こくほ随想

第12回 
UHCを永遠に

日本ではUHC(Universal Health Coverage:ユニバーサルヘルスカバレッジ)、つまり、国民皆保険は空気のような存在で、医療保険に入っていることは当たり前で、その存在を意識している人はあまりいません。

公衆衛生の講義の中で学生に、加入している医療保険の種類を聞くことがあります。たとえ医学部などの医療系の学生でも、答えられる人はわずかです。

自分も親に扶養されていた頃、自分の保険の種類はわかっていなかったと思います。親は小さな会社を営んでいたので、たぶん政府管掌健康保険(現 全国健康保険協会=協会けんぽ)だったのかもしれません。

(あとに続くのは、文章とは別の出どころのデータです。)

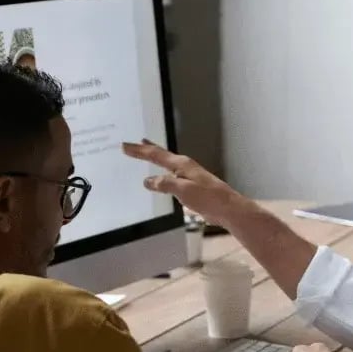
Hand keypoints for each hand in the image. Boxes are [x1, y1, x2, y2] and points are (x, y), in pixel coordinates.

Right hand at [121, 139, 245, 227]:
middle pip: (161, 155)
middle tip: (133, 143)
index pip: (155, 155)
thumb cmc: (208, 198)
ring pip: (166, 164)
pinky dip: (161, 174)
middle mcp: (184, 167)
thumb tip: (148, 181)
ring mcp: (188, 176)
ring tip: (145, 153)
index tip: (124, 146)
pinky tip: (160, 179)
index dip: (139, 151)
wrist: (227, 208)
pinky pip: (170, 177)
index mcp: (181, 164)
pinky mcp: (191, 186)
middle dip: (146, 149)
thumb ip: (165, 184)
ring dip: (155, 158)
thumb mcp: (183, 190)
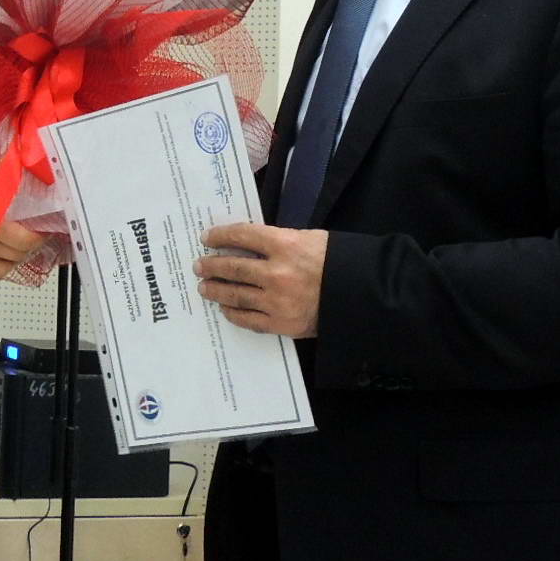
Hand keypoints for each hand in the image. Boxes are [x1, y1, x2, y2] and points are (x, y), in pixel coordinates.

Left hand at [194, 223, 326, 336]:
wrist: (361, 295)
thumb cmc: (336, 262)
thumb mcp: (309, 239)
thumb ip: (278, 241)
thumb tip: (247, 244)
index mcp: (285, 245)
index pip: (242, 236)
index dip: (220, 236)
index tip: (207, 238)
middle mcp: (276, 273)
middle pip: (233, 268)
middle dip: (212, 266)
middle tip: (199, 265)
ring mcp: (277, 301)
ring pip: (236, 295)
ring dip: (216, 290)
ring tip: (204, 287)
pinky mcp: (281, 323)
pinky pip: (248, 319)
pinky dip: (233, 313)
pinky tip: (225, 308)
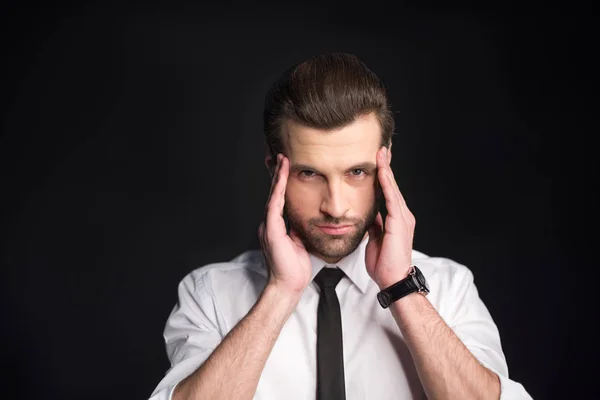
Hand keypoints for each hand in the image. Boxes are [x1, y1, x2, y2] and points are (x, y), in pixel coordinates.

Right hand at [258, 154, 312, 294]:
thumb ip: (298, 229)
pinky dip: (278, 189)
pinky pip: (275, 205)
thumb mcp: (299, 243)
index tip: (285, 166)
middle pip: (274, 192)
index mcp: (277, 225)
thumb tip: (304, 219)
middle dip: (276, 173)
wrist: (288, 285)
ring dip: (277, 177)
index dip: (282, 182)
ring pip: (273, 195)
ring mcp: (269, 225)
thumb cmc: (295, 268)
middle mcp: (270, 222)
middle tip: (278, 154)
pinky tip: (281, 177)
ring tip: (281, 159)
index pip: (280, 198)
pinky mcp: (271, 230)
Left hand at [365, 147, 415, 288]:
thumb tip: (370, 216)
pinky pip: (391, 198)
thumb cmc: (384, 264)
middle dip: (386, 166)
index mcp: (396, 219)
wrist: (392, 279)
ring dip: (386, 169)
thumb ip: (375, 225)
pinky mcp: (399, 221)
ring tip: (381, 152)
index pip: (388, 192)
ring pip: (392, 187)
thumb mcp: (375, 240)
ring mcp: (402, 217)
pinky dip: (386, 183)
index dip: (383, 175)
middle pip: (392, 185)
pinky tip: (382, 171)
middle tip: (381, 147)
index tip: (377, 160)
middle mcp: (402, 215)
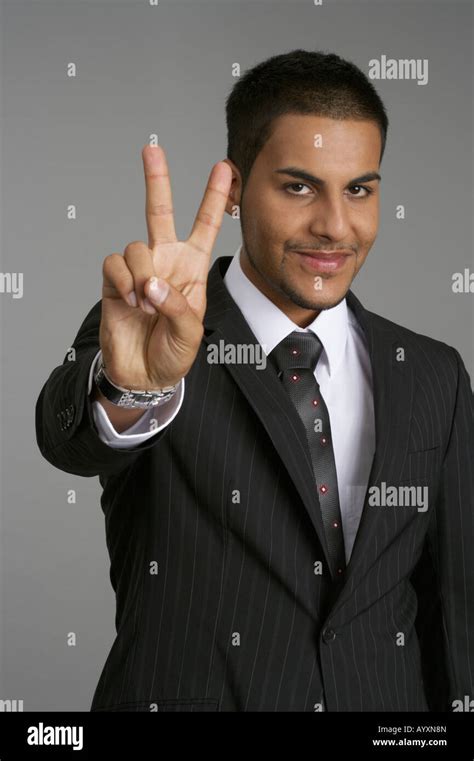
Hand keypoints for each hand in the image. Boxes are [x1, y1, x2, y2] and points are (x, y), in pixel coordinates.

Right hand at [99, 144, 231, 389]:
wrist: (144, 375)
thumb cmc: (173, 353)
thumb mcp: (191, 334)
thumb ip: (177, 306)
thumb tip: (151, 283)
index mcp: (192, 269)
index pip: (205, 226)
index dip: (214, 198)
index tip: (224, 167)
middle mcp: (165, 262)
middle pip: (159, 212)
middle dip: (157, 180)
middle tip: (152, 150)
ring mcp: (138, 271)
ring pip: (136, 246)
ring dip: (143, 276)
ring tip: (147, 304)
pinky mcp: (113, 282)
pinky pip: (114, 263)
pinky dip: (123, 282)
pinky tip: (131, 302)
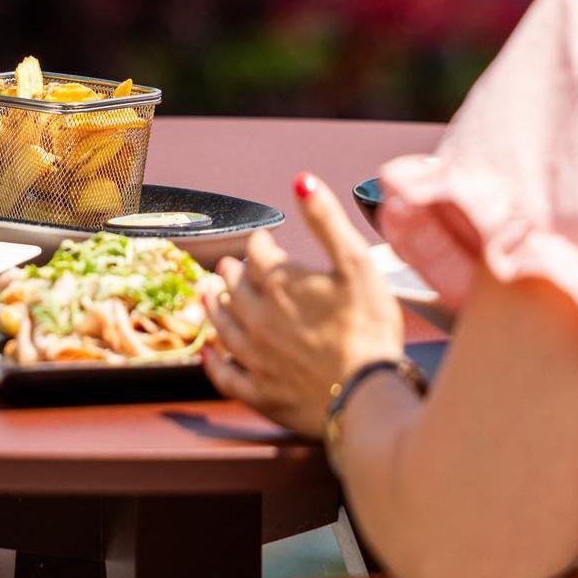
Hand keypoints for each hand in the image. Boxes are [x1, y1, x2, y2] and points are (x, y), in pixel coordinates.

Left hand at [202, 172, 404, 436]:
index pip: (257, 252)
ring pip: (222, 325)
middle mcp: (257, 316)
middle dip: (232, 272)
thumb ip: (326, 221)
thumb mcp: (357, 264)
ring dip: (213, 306)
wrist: (369, 396)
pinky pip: (225, 375)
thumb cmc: (370, 328)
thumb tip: (302, 181)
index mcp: (278, 282)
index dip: (261, 243)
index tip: (264, 242)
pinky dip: (213, 362)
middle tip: (230, 267)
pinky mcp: (259, 392)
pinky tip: (207, 354)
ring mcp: (255, 356)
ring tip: (208, 295)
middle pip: (233, 286)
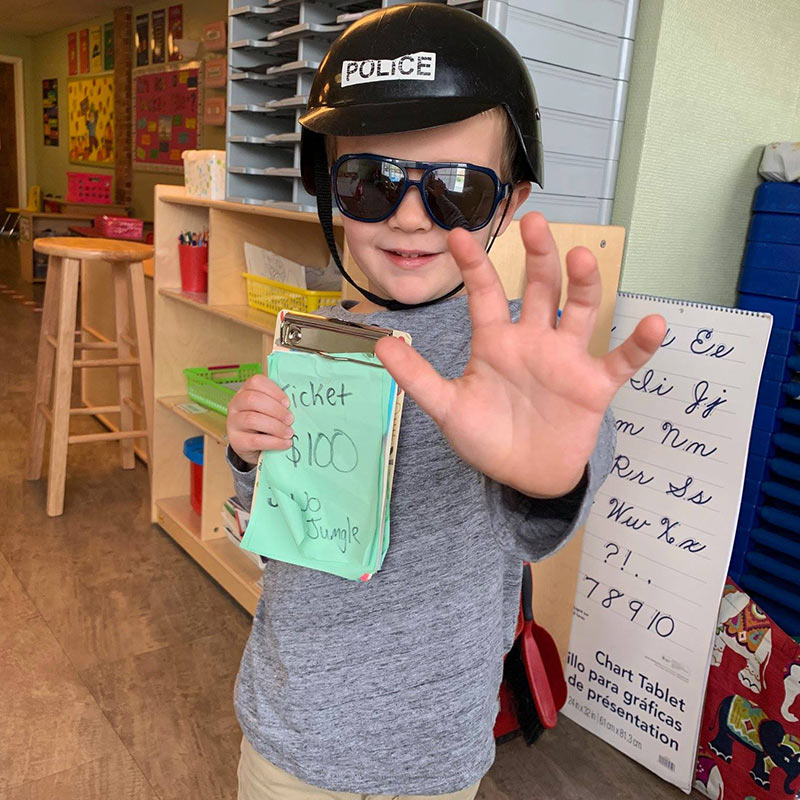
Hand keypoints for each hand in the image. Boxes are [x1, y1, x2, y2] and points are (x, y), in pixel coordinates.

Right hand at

私が最初に医療保険を意識したのは、働き始めてからで、特に、病院を辞めて、大学院生になった時です。保険が無加入になることがわかり、慌てて、国保にするか、医師会に入会して医師国保にするか、アルバイト先を通じて社保に入るかという選択を迫られました。なるほど、医療保険っていうのはこのようになってるのかと気付かされました。

次に意識したのが、ある自治体の国民健康保険運営協議会の会長になった時です。大学のそれなりのポストだったので、そういう話が来るわけです。驚いたのは、そこで示される数値の大きさ。比較的大きな自治体だったこともあり、今まで見たこともない桁数の数値が並んでいました。いちじゅうひゃくせんまんじゅうまんひゃくまんせんまんいちおくじゅうおく? 医療保険では、日常では見たこともない大きなお金のやり取りがあることや、制度の複雑さを実感しました。

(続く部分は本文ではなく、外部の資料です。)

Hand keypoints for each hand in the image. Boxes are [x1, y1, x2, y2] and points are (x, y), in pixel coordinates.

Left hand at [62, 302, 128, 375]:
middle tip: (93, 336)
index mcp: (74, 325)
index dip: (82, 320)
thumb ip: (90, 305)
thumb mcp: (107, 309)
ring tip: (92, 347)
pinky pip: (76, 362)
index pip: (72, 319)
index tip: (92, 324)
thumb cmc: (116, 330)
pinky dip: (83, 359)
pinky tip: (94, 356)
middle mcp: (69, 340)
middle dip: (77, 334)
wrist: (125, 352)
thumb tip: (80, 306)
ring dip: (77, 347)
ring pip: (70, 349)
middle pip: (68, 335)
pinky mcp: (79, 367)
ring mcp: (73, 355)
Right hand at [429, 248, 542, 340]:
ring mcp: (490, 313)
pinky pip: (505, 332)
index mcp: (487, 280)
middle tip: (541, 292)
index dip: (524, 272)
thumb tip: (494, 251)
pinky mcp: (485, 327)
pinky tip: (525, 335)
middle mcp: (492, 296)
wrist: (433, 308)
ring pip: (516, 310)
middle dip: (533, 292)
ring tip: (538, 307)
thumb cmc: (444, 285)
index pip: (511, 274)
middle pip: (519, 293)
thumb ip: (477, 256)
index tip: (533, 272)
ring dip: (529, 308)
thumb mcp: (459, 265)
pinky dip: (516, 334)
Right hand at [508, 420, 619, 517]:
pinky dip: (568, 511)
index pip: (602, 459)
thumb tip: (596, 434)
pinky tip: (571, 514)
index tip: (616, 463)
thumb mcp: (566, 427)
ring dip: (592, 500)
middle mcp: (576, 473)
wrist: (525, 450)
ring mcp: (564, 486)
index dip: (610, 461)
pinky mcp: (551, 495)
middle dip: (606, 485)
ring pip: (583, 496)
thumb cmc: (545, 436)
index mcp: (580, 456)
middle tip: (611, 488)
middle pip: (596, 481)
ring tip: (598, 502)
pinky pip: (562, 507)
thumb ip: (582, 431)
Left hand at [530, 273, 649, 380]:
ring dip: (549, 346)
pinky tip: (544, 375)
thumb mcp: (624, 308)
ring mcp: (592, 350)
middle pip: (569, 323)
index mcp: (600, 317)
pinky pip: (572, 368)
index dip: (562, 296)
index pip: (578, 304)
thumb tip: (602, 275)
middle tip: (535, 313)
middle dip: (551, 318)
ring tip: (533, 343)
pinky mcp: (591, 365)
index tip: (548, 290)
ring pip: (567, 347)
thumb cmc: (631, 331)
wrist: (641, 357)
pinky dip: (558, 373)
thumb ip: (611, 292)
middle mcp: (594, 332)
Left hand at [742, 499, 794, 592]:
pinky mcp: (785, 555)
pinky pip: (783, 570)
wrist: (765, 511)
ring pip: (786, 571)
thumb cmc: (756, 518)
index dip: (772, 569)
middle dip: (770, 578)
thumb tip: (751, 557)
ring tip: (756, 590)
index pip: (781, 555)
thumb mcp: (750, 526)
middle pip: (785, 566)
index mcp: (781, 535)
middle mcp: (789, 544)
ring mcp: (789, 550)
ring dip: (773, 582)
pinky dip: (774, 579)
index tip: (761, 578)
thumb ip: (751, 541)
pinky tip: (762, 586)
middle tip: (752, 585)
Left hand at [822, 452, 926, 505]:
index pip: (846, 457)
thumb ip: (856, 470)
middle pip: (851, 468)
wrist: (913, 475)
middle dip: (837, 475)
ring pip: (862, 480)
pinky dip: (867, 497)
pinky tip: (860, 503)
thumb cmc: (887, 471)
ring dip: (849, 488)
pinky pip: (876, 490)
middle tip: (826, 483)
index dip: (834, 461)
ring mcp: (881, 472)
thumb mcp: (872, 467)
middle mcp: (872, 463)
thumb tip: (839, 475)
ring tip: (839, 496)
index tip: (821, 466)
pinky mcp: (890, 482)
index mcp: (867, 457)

3つ目が、いわゆる僻地の診療所や病院の支援をしていた時です。当時、某大学の地域医療学の講座に所属していたので、地方の医療機関に行く機会が多くありました。それらの医療機関の多くは国保(あるいは自治体)により運営されており、国保って医療機関も運営するのかと素朴に感じました。

このような経緯で、医療保険の仕組みを肌で感じ、日本の国民皆保険において国保の果たしている役割がいかに重要かを理解するに至りました。

さて、日本の医療保険の歴史を少し振り返ってみます。1920年代以前、民間企業や公務員に対して医療保険が組合により提供され始めました。その後、従業員が一定数の企業は、健康保険組合を通して従業員に医療保険の提供が法律で義務付けられ、改正を重ねて、現在のような職域保険制度が確立されました。一方、地域保険は、1938年の厚生省(現厚生労働省)の設立と国民健康保険法の成立後に確立した制度です。各自治体により任意で設立・運営されていたものが、1958年の国民健康保険法の改正により、全市町村で地域保険制度の設立が義務化されました。そして、1961年に国民皆保険が達成されるのです。

このようにして、国民皆保険によって、日本国民はどのような立場でも、どこでも医療を受けることができるようになりました。また、都市部だけではなく、地方においても医業を営むことができ、民間の医療機関(病院や診療所)の経営が成り立つようになりました。ただ、民間の医療機関のない地域では、“保険あっても医療なし”の状況があり、一部の国保や自治体では医療機関を自ら設置・運営する必要が生じたのでした。

現在、このような随想の執筆、データヘルス計画や特定健康診査・特定保健指導等の研修会での講師など、国保に関係する方々と関わる機会を多くいただいています。もちろん、国保が抱える課題はありますが、皆さんのおかげで、この大事で、複雑な国民健康保険制度が維持され、国民皆保険が成り立っていることをありがたく思います。1年間、どうでもよい話題が多い随想でしたが、最後は、国保に関係する皆さんへの感謝とエールで終わります。